*** Source data ***

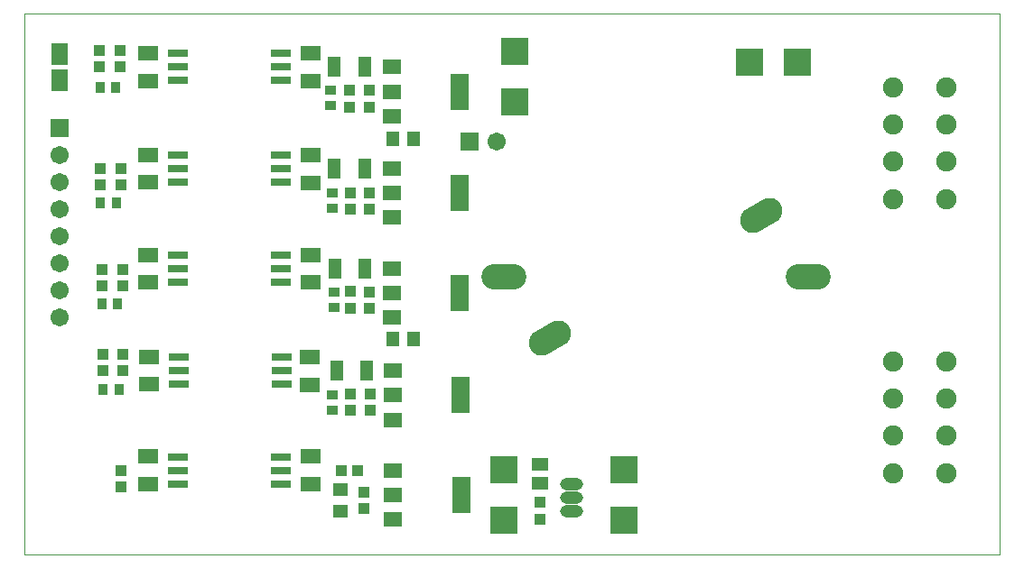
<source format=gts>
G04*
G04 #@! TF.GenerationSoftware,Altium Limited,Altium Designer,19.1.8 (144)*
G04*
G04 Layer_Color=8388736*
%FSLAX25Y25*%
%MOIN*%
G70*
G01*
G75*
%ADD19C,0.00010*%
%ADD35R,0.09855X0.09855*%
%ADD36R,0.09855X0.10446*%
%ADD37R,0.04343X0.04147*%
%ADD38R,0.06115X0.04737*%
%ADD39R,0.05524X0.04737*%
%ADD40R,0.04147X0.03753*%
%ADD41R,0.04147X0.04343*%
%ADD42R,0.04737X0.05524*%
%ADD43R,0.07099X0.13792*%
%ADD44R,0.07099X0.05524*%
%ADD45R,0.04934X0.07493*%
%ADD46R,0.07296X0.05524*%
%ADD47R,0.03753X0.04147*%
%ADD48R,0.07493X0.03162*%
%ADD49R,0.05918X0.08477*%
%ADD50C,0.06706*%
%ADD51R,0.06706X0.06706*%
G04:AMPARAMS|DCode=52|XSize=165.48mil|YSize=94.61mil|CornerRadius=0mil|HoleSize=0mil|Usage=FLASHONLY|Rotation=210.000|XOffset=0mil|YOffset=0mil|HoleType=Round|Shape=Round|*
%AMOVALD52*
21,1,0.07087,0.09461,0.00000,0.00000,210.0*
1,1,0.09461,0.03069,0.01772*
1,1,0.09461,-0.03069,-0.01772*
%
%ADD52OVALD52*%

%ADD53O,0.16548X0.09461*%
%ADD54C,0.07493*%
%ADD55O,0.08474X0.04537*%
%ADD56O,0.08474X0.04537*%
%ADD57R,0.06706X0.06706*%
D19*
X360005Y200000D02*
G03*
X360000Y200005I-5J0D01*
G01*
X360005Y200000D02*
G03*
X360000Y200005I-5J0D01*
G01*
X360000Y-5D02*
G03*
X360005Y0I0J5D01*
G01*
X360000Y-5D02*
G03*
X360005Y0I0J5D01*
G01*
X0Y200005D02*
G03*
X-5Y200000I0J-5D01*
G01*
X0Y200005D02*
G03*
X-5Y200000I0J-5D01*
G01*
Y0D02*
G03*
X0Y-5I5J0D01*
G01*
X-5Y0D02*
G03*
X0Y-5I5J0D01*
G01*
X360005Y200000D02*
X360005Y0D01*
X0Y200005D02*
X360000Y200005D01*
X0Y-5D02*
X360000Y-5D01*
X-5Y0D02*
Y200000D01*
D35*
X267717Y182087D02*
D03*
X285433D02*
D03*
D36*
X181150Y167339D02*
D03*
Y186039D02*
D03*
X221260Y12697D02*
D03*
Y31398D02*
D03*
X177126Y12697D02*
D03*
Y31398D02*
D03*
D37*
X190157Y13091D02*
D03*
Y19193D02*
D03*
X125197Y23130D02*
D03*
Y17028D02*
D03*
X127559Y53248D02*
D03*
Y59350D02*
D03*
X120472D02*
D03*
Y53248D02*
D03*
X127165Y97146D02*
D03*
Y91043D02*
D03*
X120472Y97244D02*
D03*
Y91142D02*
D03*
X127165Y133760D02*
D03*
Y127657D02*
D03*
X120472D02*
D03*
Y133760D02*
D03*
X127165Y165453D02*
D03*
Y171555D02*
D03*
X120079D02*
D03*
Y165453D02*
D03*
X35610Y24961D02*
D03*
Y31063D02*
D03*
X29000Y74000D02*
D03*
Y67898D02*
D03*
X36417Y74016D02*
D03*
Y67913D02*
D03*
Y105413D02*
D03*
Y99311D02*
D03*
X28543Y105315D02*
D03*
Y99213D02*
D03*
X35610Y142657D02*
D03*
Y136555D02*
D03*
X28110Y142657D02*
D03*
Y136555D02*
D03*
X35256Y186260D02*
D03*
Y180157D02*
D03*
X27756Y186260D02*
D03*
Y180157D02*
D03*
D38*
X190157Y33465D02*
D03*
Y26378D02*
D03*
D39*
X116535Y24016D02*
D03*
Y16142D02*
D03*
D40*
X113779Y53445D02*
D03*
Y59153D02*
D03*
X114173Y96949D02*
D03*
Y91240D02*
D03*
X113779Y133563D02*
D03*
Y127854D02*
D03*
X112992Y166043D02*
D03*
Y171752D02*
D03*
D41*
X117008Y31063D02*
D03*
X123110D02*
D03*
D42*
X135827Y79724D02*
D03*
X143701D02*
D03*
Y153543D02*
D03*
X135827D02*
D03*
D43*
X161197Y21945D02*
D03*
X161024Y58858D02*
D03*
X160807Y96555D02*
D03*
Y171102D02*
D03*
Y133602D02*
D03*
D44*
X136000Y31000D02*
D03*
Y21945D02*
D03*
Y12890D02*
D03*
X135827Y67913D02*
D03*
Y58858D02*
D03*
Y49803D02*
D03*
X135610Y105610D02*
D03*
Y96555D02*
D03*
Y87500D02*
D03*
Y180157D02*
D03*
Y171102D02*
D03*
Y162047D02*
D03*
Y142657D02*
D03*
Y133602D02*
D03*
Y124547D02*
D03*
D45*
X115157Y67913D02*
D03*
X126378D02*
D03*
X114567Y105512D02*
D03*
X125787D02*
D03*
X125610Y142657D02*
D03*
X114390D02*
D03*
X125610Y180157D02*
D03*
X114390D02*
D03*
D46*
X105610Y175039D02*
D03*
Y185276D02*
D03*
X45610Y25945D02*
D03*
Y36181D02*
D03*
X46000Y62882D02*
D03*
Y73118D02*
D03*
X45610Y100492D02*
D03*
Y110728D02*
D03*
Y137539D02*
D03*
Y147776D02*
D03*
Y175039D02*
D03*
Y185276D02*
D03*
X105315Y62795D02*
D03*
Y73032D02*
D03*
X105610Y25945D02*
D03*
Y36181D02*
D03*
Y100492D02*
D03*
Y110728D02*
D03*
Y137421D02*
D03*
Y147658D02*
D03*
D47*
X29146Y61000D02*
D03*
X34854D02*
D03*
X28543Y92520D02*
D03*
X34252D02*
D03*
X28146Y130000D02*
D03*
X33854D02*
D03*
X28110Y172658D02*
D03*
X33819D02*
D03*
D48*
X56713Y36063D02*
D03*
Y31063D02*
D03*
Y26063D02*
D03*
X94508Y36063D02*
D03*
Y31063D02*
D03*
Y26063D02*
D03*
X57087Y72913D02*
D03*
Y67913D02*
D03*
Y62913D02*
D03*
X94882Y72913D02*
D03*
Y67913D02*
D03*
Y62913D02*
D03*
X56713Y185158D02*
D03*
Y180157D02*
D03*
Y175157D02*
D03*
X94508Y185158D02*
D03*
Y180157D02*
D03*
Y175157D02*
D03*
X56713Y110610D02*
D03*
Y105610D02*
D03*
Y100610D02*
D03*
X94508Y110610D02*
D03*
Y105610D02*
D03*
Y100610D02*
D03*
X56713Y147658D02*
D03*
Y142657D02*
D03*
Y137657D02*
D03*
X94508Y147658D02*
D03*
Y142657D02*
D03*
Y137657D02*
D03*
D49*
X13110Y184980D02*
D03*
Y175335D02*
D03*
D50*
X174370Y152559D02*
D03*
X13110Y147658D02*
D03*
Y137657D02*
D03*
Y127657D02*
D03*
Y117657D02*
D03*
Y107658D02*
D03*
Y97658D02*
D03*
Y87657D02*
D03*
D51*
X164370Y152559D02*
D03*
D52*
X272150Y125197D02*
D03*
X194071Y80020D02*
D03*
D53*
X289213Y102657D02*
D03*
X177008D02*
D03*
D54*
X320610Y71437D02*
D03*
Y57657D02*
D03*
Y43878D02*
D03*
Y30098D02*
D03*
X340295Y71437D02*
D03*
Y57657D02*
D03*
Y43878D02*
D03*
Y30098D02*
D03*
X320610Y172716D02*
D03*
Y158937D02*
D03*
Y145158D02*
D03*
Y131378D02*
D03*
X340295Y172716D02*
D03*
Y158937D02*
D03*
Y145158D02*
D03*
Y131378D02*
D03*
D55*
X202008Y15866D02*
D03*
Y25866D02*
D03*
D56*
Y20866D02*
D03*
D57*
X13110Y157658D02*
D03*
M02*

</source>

*** End of Source data ***
*** Source data ***

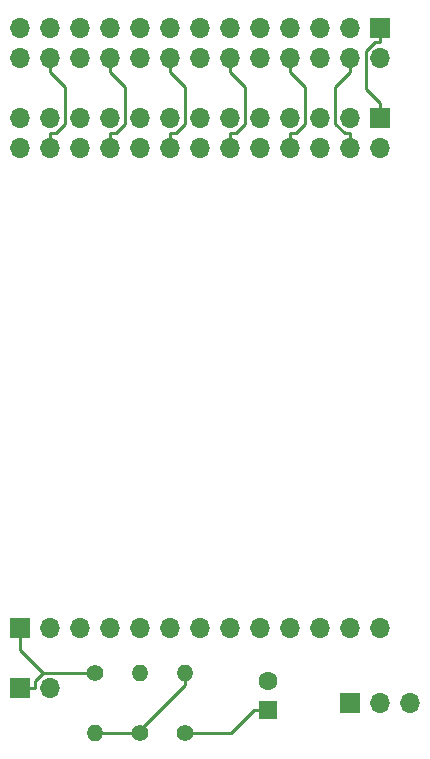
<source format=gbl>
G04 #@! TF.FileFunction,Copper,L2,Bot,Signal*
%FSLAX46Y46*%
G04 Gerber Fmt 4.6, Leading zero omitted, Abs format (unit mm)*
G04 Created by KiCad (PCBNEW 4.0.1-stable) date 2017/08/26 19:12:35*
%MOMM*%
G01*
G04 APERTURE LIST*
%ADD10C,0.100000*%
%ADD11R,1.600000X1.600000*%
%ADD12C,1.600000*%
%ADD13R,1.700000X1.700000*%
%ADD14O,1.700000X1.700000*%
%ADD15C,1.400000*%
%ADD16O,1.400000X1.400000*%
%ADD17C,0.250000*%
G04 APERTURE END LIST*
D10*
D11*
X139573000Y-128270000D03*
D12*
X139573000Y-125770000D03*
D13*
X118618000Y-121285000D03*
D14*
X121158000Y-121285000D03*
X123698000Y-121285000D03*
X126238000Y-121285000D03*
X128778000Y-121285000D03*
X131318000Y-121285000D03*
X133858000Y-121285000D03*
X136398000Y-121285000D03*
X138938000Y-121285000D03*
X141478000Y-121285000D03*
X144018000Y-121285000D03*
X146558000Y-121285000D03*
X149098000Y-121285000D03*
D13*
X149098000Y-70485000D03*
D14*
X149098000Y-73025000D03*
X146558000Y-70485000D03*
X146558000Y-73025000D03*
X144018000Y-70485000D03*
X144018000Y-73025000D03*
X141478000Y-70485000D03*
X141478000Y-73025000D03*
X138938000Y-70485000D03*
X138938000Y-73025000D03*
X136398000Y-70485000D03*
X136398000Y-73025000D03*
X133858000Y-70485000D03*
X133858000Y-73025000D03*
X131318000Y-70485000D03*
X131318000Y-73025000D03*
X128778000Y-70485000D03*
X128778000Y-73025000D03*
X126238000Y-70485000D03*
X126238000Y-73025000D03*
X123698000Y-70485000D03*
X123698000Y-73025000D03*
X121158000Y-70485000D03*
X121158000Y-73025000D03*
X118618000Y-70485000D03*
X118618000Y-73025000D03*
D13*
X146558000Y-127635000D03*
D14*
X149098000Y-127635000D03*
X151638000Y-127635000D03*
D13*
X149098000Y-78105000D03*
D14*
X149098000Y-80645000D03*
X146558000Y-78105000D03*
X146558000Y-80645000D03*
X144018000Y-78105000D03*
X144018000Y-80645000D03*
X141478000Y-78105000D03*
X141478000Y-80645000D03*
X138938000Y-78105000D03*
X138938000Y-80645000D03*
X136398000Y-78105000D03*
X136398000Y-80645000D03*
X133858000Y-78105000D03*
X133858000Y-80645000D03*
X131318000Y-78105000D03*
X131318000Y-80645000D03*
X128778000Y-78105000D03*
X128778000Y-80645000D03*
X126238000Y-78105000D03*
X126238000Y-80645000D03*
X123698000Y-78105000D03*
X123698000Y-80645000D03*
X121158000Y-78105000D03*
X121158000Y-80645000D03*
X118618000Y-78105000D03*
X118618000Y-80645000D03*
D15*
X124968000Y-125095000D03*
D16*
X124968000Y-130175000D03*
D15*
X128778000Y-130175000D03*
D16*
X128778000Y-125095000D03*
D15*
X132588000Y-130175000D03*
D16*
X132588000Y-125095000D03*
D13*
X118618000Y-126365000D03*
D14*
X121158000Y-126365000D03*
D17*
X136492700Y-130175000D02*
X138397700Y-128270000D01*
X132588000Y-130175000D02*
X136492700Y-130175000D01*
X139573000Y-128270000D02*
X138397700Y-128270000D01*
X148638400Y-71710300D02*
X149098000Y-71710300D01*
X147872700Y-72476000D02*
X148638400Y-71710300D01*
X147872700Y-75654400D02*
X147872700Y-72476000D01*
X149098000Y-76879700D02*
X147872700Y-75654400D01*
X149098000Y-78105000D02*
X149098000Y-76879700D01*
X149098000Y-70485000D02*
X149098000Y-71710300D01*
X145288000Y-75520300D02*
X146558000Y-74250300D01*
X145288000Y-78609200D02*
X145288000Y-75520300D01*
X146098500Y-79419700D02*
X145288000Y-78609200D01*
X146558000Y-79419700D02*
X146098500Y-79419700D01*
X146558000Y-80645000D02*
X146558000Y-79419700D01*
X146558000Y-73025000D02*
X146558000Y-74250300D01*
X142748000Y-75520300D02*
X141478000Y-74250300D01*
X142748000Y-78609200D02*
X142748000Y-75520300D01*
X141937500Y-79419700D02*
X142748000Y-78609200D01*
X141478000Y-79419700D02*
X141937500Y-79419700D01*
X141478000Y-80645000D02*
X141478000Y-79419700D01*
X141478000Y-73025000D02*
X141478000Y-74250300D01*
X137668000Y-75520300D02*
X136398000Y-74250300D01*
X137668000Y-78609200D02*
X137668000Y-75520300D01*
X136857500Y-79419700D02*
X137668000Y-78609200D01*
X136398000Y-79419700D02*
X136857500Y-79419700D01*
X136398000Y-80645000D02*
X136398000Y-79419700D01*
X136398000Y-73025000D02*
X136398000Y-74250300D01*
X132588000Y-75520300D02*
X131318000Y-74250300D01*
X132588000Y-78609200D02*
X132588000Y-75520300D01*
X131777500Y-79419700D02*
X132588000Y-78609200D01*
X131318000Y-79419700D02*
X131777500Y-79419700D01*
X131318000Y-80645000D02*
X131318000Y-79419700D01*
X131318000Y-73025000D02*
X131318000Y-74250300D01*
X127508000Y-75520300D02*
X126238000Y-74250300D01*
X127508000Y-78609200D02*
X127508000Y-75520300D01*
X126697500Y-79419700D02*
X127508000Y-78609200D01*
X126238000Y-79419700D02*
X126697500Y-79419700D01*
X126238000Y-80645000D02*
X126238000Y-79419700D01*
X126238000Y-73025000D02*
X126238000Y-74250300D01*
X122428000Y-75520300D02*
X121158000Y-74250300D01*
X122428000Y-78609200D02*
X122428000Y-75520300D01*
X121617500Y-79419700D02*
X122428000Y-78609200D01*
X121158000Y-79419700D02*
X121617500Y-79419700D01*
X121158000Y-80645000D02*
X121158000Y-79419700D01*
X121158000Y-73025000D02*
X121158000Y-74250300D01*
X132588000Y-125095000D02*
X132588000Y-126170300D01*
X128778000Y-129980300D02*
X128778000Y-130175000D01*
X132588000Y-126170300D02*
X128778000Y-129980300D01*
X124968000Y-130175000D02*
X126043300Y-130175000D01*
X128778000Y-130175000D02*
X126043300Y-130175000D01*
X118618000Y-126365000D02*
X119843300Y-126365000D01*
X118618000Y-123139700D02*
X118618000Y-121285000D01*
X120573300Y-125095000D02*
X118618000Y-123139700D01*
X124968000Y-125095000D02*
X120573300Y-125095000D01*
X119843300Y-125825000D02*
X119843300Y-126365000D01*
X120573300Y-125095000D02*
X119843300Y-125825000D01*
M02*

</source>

*** End of Source data ***

*Work item*: Scan the material above for the string "APERTURE". Copy each line that holds it.

*Response*:
G04 APERTURE LIST*
G04 APERTURE END LIST*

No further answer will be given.